=== What you should do ===
Of the entries below, restate word for word only the section that runs from the line with "挑战任务成就：<br>1，1" to the line with "原问链接: [http://", counting both ends.

=== Material for the task ===
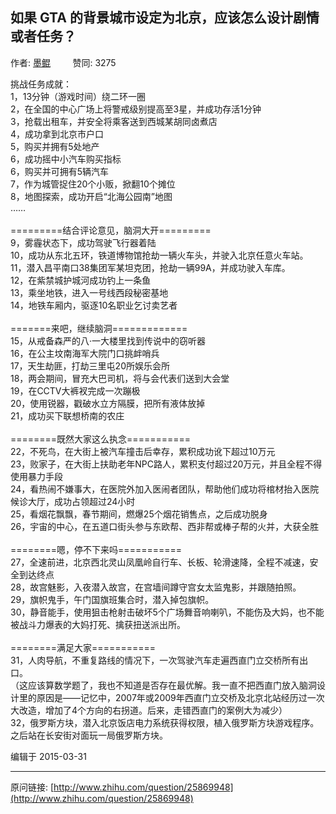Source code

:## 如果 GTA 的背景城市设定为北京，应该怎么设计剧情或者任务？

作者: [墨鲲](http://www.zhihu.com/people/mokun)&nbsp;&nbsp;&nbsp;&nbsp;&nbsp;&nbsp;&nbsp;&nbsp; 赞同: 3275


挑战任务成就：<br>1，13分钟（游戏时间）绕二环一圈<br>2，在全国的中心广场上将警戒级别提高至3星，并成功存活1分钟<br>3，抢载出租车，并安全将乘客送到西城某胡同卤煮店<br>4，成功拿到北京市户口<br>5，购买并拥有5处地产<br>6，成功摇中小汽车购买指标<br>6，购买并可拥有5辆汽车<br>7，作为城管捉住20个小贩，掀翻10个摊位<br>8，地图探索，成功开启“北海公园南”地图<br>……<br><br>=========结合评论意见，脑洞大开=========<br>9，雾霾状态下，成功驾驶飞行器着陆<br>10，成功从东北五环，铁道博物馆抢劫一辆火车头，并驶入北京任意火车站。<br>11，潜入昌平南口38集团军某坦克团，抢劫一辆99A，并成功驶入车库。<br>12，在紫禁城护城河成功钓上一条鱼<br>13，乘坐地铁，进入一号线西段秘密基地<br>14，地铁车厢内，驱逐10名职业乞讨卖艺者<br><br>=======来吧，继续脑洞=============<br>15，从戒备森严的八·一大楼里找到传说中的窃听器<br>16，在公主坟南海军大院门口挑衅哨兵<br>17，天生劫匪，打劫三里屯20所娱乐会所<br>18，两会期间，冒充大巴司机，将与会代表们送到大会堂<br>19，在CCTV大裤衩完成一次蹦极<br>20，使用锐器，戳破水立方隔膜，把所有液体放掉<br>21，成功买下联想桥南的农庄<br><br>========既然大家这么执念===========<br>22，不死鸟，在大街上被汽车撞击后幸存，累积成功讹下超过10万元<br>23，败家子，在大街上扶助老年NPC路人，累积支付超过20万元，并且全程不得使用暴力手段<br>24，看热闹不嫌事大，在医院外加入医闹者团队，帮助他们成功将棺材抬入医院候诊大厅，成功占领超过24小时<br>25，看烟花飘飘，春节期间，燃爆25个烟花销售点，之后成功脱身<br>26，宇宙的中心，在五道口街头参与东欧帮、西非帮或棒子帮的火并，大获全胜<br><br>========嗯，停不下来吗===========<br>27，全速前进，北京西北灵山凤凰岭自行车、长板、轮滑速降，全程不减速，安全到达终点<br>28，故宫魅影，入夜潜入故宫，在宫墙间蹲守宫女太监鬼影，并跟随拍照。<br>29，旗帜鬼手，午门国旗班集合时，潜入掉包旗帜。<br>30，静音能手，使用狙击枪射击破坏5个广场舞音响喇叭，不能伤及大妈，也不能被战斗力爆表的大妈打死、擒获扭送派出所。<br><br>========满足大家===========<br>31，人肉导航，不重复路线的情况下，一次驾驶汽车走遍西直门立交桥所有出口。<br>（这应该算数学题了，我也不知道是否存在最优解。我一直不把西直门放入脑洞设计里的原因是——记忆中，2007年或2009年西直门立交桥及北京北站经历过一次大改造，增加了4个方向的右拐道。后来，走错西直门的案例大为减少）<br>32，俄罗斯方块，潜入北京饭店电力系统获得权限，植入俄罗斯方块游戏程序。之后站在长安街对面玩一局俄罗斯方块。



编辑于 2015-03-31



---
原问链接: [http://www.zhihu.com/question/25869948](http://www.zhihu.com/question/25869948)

==

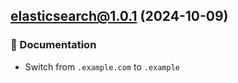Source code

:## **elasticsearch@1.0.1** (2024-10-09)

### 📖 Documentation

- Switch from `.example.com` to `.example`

=== Solution to the problem ===
挑战任务成就：<br>1，13分钟（游戏时间）绕二环一圈<br>2，在全国的中心广场上将警戒级别提高至3星，并成功存活1分钟<br>3，抢载出租车，并安全将乘客送到西城某胡同卤煮店<br>4，成功拿到北京市户口<br>5，购买并拥有5处地产<br>6，成功摇中小汽车购买指标<br>6，购买并可拥有5辆汽车<br>7，作为城管捉住20个小贩，掀翻10个摊位<br>8，地图探索，成功开启“北海公园南”地图<br>……<br><br>=========结合评论意见，脑洞大开=========<br>9，雾霾状态下，成功驾驶飞行器着陆<br>10，成功从东北五环，铁道博物馆抢劫一辆火车头，并驶入北京任意火车站。<br>11，潜入昌平南口38集团军某坦克团，抢劫一辆99A，并成功驶入车库。<br>12，在紫禁城护城河成功钓上一条鱼<br>13，乘坐地铁，进入一号线西段秘密基地<br>14，地铁车厢内，驱逐10名职业乞讨卖艺者<br><br>=======来吧，继续脑洞=============<br>15，从戒备森严的八·一大楼里找到传说中的窃听器<br>16，在公主坟南海军大院门口挑衅哨兵<br>17，天生劫匪，打劫三里屯20所娱乐会所<br>18，两会期间，冒充大巴司机，将与会代表们送到大会堂<br>19，在CCTV大裤衩完成一次蹦极<br>20，使用锐器，戳破水立方隔膜，把所有液体放掉<br>21，成功买下联想桥南的农庄<br><br>========既然大家这么执念===========<br>22，不死鸟，在大街上被汽车撞击后幸存，累积成功讹下超过10万元<br>23，败家子，在大街上扶助老年NPC路人，累积支付超过20万元，并且全程不得使用暴力手段<br>24，看热闹不嫌事大，在医院外加入医闹者团队，帮助他们成功将棺材抬入医院候诊大厅，成功占领超过24小时<br>25，看烟花飘飘，春节期间，燃爆25个烟花销售点，之后成功脱身<br>26，宇宙的中心，在五道口街头参与东欧帮、西非帮或棒子帮的火并，大获全胜<br><br>========嗯，停不下来吗===========<br>27，全速前进，北京西北灵山凤凰岭自行车、长板、轮滑速降，全程不减速，安全到达终点<br>28，故宫魅影，入夜潜入故宫，在宫墙间蹲守宫女太监鬼影，并跟随拍照。<br>29，旗帜鬼手，午门国旗班集合时，潜入掉包旗帜。<br>30，静音能手，使用狙击枪射击破坏5个广场舞音响喇叭，不能伤及大妈，也不能被战斗力爆表的大妈打死、擒获扭送派出所。<br><br>========满足大家===========<br>31，人肉导航，不重复路线的情况下，一次驾驶汽车走遍西直门立交桥所有出口。<br>（这应该算数学题了，我也不知道是否存在最优解。我一直不把西直门放入脑洞设计里的原因是——记忆中，2007年或2009年西直门立交桥及北京北站经历过一次大改造，增加了4个方向的右拐道。后来，走错西直门的案例大为减少）<br>32，俄罗斯方块，潜入北京饭店电力系统获得权限，植入俄罗斯方块游戏程序。之后站在长安街对面玩一局俄罗斯方块。



编辑于 2015-03-31



---
原问链接: [http://www.zhihu.com/question/25869948](http://www.zhihu.com/question/25869948)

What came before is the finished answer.